How can I find GKE's control plane logs?

2/1/2021

So there's this page about auditing-logs and I'm very confused about:

The k8s.io service is used for Kubernetes audit logs. These logs are generated by the Kubernetes API Server component and they contain information about actions performed using the Kubernetes API. For example, any changes you make on a Kubernetes resource by using the kubectl command are recorded by the k8s.io service. For more information, see Auditing in the Kubernetes documentation.

The container.googleapis.com service is used for GKE control plane audit logs. These logs are generated by the GKE internal components and they contain information about actions performed using the GKE API. For example, any changes you perform on a GKE cluster configuration using a gcloud command are recorded by the container.googleapis.com service.

which one shall I pick to get:

  1. /var/log/kube-apiserver.log - API Server, responsible for serving the API
  2. /var/log/kube-controller-manager.log - Controller that manages replication controllers

or these are all similar to EKS where audit logs means a separate thing?

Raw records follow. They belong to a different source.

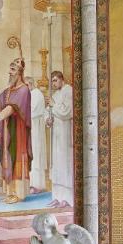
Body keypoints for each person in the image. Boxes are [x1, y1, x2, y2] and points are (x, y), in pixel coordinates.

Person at [0, 57, 32, 204]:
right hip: (6, 131)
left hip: (18, 133)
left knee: (16, 159)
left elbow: (12, 107)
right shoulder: (7, 91)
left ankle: (18, 193)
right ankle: (10, 193)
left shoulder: (24, 90)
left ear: (20, 72)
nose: (9, 72)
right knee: (7, 159)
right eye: (9, 69)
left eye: (13, 69)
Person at [47, 71, 73, 207]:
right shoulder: (55, 94)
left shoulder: (69, 91)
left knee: (65, 164)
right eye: (52, 81)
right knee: (56, 164)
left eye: (55, 80)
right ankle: (57, 196)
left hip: (65, 132)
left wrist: (53, 105)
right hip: (56, 133)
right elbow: (48, 111)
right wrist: (48, 119)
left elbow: (67, 112)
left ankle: (67, 198)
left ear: (62, 79)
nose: (53, 83)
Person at [28, 77, 47, 192]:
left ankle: (37, 185)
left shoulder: (36, 94)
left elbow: (32, 111)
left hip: (35, 128)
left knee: (35, 156)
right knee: (32, 156)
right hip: (31, 127)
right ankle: (31, 184)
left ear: (30, 84)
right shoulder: (32, 94)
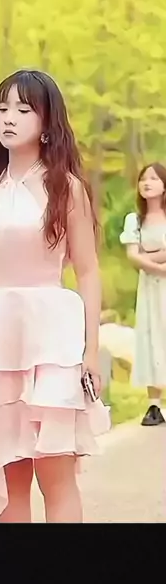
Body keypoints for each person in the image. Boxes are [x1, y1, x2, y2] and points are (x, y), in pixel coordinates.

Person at [0, 69, 110, 523]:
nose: (9, 118)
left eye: (23, 109)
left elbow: (88, 270)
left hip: (50, 342)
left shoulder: (65, 187)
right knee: (7, 481)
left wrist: (91, 351)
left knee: (56, 477)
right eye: (2, 108)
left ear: (47, 121)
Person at [120, 162, 166, 426]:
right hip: (149, 287)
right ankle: (154, 404)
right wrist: (157, 266)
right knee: (150, 335)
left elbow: (140, 255)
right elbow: (132, 256)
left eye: (154, 178)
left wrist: (147, 256)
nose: (147, 183)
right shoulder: (134, 220)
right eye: (144, 179)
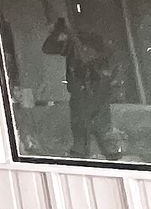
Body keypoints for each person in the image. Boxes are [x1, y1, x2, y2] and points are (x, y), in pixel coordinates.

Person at [43, 13, 126, 162]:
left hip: (96, 90)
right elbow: (49, 48)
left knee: (98, 127)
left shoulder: (98, 42)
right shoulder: (74, 42)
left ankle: (107, 155)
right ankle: (88, 154)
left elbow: (112, 65)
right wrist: (59, 32)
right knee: (83, 128)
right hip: (82, 90)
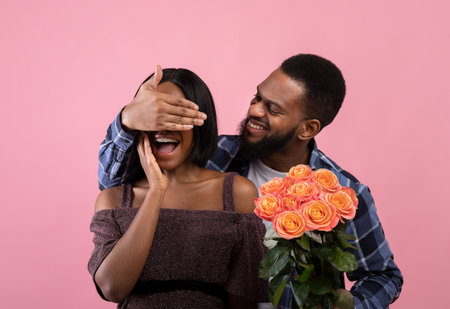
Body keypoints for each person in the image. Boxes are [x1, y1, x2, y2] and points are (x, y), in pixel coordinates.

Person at [97, 54, 403, 309]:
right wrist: (127, 120)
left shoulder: (345, 193)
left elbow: (384, 275)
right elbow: (116, 184)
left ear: (307, 129)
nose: (255, 110)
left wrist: (350, 304)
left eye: (273, 109)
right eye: (258, 96)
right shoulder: (212, 156)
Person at [89, 68, 268, 308]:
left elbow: (244, 301)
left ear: (200, 123)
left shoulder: (238, 192)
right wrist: (156, 192)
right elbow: (112, 288)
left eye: (176, 116)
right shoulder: (113, 199)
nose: (163, 127)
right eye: (155, 115)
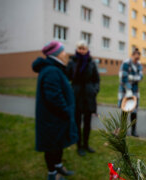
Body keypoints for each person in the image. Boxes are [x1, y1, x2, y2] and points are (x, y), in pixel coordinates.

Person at [32, 41, 78, 180]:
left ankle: (58, 166)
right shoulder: (51, 71)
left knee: (58, 144)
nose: (66, 54)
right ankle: (52, 174)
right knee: (51, 146)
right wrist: (66, 111)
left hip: (57, 118)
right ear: (56, 54)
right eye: (63, 51)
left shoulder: (55, 68)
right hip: (52, 119)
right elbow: (54, 98)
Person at [66, 40, 100, 156]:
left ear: (87, 49)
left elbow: (97, 79)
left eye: (83, 48)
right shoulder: (72, 62)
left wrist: (95, 90)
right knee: (77, 122)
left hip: (89, 96)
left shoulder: (91, 63)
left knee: (87, 122)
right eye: (79, 48)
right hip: (76, 95)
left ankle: (86, 144)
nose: (81, 50)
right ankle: (79, 146)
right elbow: (67, 78)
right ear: (77, 49)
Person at [118, 48, 143, 137]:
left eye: (138, 58)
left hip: (135, 90)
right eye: (136, 58)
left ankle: (133, 131)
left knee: (134, 111)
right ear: (132, 55)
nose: (137, 60)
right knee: (124, 110)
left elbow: (140, 77)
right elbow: (123, 77)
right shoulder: (125, 63)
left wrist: (131, 77)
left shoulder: (139, 65)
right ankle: (123, 130)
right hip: (125, 90)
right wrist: (128, 89)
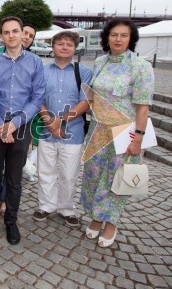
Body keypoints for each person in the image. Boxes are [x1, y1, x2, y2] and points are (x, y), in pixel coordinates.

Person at [81, 18, 154, 248]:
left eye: (123, 35)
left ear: (131, 38)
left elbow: (143, 106)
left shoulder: (140, 66)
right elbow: (92, 95)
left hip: (124, 132)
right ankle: (96, 215)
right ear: (107, 37)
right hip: (98, 129)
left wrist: (138, 138)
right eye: (114, 35)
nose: (118, 39)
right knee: (93, 175)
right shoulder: (100, 62)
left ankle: (111, 221)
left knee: (116, 178)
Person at [0, 16, 45, 245]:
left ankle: (11, 220)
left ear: (21, 32)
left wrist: (14, 124)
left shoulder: (35, 62)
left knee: (15, 178)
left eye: (15, 31)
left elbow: (37, 98)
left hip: (21, 126)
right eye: (7, 32)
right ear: (2, 36)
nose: (12, 35)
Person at [34, 31, 92, 228]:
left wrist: (61, 121)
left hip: (73, 132)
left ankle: (67, 209)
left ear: (75, 48)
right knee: (45, 171)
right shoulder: (42, 70)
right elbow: (36, 98)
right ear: (53, 47)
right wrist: (50, 122)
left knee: (68, 173)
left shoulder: (83, 72)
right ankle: (46, 206)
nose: (65, 47)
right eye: (60, 44)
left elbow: (86, 102)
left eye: (69, 44)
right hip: (46, 130)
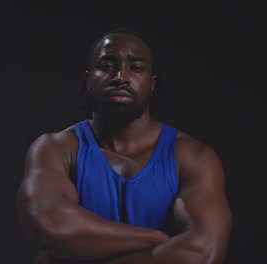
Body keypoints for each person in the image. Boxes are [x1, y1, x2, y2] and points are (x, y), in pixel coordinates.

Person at [16, 27, 232, 264]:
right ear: (88, 80)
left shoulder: (193, 157)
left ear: (152, 83)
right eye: (107, 66)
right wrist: (157, 239)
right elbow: (50, 226)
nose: (121, 76)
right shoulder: (55, 148)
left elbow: (203, 253)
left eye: (136, 68)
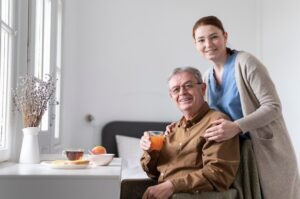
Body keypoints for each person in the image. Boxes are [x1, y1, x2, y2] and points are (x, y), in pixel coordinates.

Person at [191, 15, 300, 199]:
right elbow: (206, 117)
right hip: (239, 157)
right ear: (196, 45)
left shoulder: (246, 63)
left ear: (225, 37)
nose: (208, 44)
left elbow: (273, 106)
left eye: (214, 36)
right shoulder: (207, 77)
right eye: (201, 40)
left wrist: (236, 127)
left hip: (267, 153)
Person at [140, 67, 240, 199]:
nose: (182, 93)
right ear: (172, 97)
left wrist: (172, 185)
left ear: (203, 89)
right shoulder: (173, 129)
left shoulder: (217, 123)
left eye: (188, 86)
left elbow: (218, 174)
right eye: (176, 89)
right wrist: (150, 151)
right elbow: (154, 173)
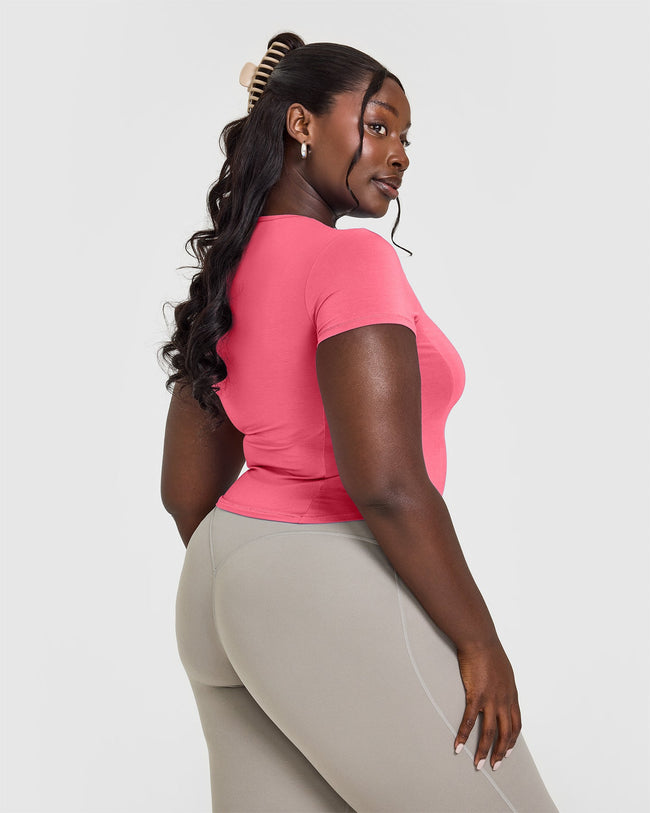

Audit (audit) – Kubernetes audit logs provide a record of the individual users, administrators, or system components that have affected your cluster. For more information, see Auditing in the Kubernetes documentation.

-- Ivan Petrov
google-kubernetes-engine
kubernetes

2 Answers

2/18/2021

If the cluster still exists, you should be able to do the following on GKE

kubectl proxy
curl http://localhost:8001/logs/kube-apiserver.log

AFAIK, there's no way to get server logs for clusters that have been deleted.

-- Brian Gibbon
Source: StackOverflow

2/1/2021

You cannot. GKE does not make them available. Audit logs are different, those are a record of API actions.